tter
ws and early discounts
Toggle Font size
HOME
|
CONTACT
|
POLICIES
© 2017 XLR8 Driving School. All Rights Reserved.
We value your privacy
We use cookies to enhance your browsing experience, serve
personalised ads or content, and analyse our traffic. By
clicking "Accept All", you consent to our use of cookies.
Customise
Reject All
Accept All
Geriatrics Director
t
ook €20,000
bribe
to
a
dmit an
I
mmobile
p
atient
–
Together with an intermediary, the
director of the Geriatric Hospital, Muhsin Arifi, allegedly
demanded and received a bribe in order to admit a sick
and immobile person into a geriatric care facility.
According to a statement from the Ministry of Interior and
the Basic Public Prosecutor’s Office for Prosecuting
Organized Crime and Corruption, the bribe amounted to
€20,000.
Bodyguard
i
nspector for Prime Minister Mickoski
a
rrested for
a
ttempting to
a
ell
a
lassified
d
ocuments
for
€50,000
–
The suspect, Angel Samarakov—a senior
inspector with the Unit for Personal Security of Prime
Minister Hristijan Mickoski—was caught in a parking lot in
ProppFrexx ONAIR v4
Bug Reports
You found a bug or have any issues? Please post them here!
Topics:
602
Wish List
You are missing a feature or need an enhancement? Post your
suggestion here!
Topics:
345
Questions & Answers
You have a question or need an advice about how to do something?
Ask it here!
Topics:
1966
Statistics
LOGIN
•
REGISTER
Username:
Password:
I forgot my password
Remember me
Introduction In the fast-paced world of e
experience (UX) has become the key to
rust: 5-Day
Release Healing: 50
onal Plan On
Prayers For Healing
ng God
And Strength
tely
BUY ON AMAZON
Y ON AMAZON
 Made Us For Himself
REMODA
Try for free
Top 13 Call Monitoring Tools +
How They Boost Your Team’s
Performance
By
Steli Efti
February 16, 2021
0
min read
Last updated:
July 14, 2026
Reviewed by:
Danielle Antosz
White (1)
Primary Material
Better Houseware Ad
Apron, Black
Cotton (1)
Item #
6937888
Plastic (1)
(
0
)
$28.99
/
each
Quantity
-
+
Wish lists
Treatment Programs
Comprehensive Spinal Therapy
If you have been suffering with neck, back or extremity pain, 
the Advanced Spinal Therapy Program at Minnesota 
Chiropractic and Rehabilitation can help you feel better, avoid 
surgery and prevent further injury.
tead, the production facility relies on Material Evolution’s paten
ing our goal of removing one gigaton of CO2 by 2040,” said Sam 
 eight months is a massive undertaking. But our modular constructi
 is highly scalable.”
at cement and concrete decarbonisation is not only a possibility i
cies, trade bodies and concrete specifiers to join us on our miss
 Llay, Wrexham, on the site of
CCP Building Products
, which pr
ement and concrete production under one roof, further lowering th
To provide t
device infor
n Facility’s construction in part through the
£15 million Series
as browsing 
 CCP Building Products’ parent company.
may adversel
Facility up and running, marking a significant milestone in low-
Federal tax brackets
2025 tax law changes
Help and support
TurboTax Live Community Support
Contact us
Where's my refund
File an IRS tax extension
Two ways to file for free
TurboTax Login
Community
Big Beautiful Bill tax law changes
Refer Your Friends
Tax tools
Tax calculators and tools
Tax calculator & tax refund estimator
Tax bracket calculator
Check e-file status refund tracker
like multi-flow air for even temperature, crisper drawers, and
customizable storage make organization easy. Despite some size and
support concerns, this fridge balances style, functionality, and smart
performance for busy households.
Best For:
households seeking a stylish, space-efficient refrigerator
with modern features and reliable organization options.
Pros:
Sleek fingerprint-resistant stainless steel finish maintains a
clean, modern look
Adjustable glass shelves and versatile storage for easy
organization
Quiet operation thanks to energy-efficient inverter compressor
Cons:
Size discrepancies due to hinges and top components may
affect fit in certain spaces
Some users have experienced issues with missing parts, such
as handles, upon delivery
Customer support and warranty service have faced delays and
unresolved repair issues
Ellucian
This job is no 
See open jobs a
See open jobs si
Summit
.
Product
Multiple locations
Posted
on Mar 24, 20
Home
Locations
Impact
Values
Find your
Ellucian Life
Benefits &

====================

* [Task objective]
As the exercise requires, copy out the data shown above word for word.

* [Written response]
tter
ws and early discounts
Toggle Font size
HOME
|
CONTACT
|
POLICIES
© 2017 XLR8 Driving School. All Rights Reserved.
We value your privacy
We use cookies to enhance your browsing experience, serve
personalised ads or content, and analyse our traffic. By
clicking "Accept All", you consent to our use of cookies.
Customise
Reject All
Accept All
Geriatrics Director
t
ook €20,000
bribe
to
a
dmit an
I
mmobile
p
atient
–
Together with an intermediary, the
director of the Geriatric Hospital, Muhsin Arifi, allegedly
demanded and received a bribe in order to admit a sick
and immobile person into a geriatric care facility.
According to a statement from the Ministry of Interior and
the Basic Public Prosecutor’s Office for Prosecuting
Organized Crime and Corruption, the bribe amounted to
€20,000.
Bodyguard
i
nspector for Prime Minister Mickoski
a
rrested for
a
ttempting to
a
ell
a
lassified
d
ocuments
for
€50,000
–
The suspect, Angel Samarakov—a senior
inspector with the Unit for Personal Security of Prime
Minister Hristijan Mickoski—was caught in a parking lot in
ProppFrexx ONAIR v4
Bug Reports
You found a bug or have any issues? Please post them here!
Topics:
602
Wish List
You are missing a feature or need an enhancement? Post your
suggestion here!
Topics:
345
Questions & Answers
You have a question or need an advice about how to do something?
Ask it here!
Topics:
1966
Statistics
LOGIN
•
REGISTER
Username:
Password:
I forgot my password
Remember me
Introduction In the fast-paced world of e
experience (UX) has become the key to
rust: 5-Day
Release Healing: 50
onal Plan On
Prayers For Healing
ng God
And Strength
tely
BUY ON AMAZON
Y ON AMAZON
 Made Us For Himself
REMODA
Try for free
Top 13 Call Monitoring Tools +
How They Boost Your Team’s
Performance
By
Steli Efti
February 16, 2021
0
min read
Last updated:
July 14, 2026
Reviewed by:
Danielle Antosz
White (1)
Primary Material
Better Houseware Ad
Apron, Black
Cotton (1)
Item #
6937888
Plastic (1)
(
0
)
$28.99
/
each
Quantity
-
+
Wish lists
Treatment Programs
Comprehensive Spinal Therapy
If you have been suffering with neck, back or extremity pain, 
the Advanced Spinal Therapy Program at Minnesota 
Chiropractic and Rehabilitation can help you feel better, avoid 
surgery and prevent further injury.
tead, the production facility relies on Material Evolution’s paten
ing our goal of removing one gigaton of CO2 by 2040,” said Sam 
 eight months is a massive undertaking. But our modular constructi
 is highly scalable.”
at cement and concrete decarbonisation is not only a possibility i
cies, trade bodies and concrete specifiers to join us on our miss
 Llay, Wrexham, on the site of
CCP Building Products
, which pr
ement and concrete production under one roof, further lowering th
To provide t
device infor
n Facility’s construction in part through the
£15 million Series
as browsing 
 CCP Building Products’ parent company.
may adversel
Facility up and running, marking a significant milestone in low-
Federal tax brackets
2025 tax law changes
Help and support
TurboTax Live Community Support
Contact us
Where's my refund
File an IRS tax extension
Two ways to file for free
TurboTax Login
Community
Big Beautiful Bill tax law changes
Refer Your Friends
Tax tools
Tax calculators and tools
Tax calculator & tax refund estimator
Tax bracket calculator
Check e-file status refund tracker
like multi-flow air for even temperature, crisper drawers, and
customizable storage make organization easy. Despite some size and
support concerns, this fridge balances style, functionality, and smart
performance for busy households.
Best For:
households seeking a stylish, space-efficient refrigerator
with modern features and reliable organization options.
Pros:
Sleek fingerprint-resistant stainless steel finish maintains a
clean, modern look
Adjustable glass shelves and versatile storage for easy
organization
Quiet operation thanks to energy-efficient inverter compressor
Cons:
Size discrepancies due to hinges and top components may
affect fit in certain spaces
Some users have experienced issues with missing parts, such
as handles, upon delivery
Customer support and warranty service have faced delays and
unresolved repair issues
Ellucian
This job is no 
See open jobs a
See open jobs si
Summit
.
Product
Multiple locations
Posted
on Mar 24, 20
Home
Locations
Impact
Values
Find your
Ellucian Life
Benefits &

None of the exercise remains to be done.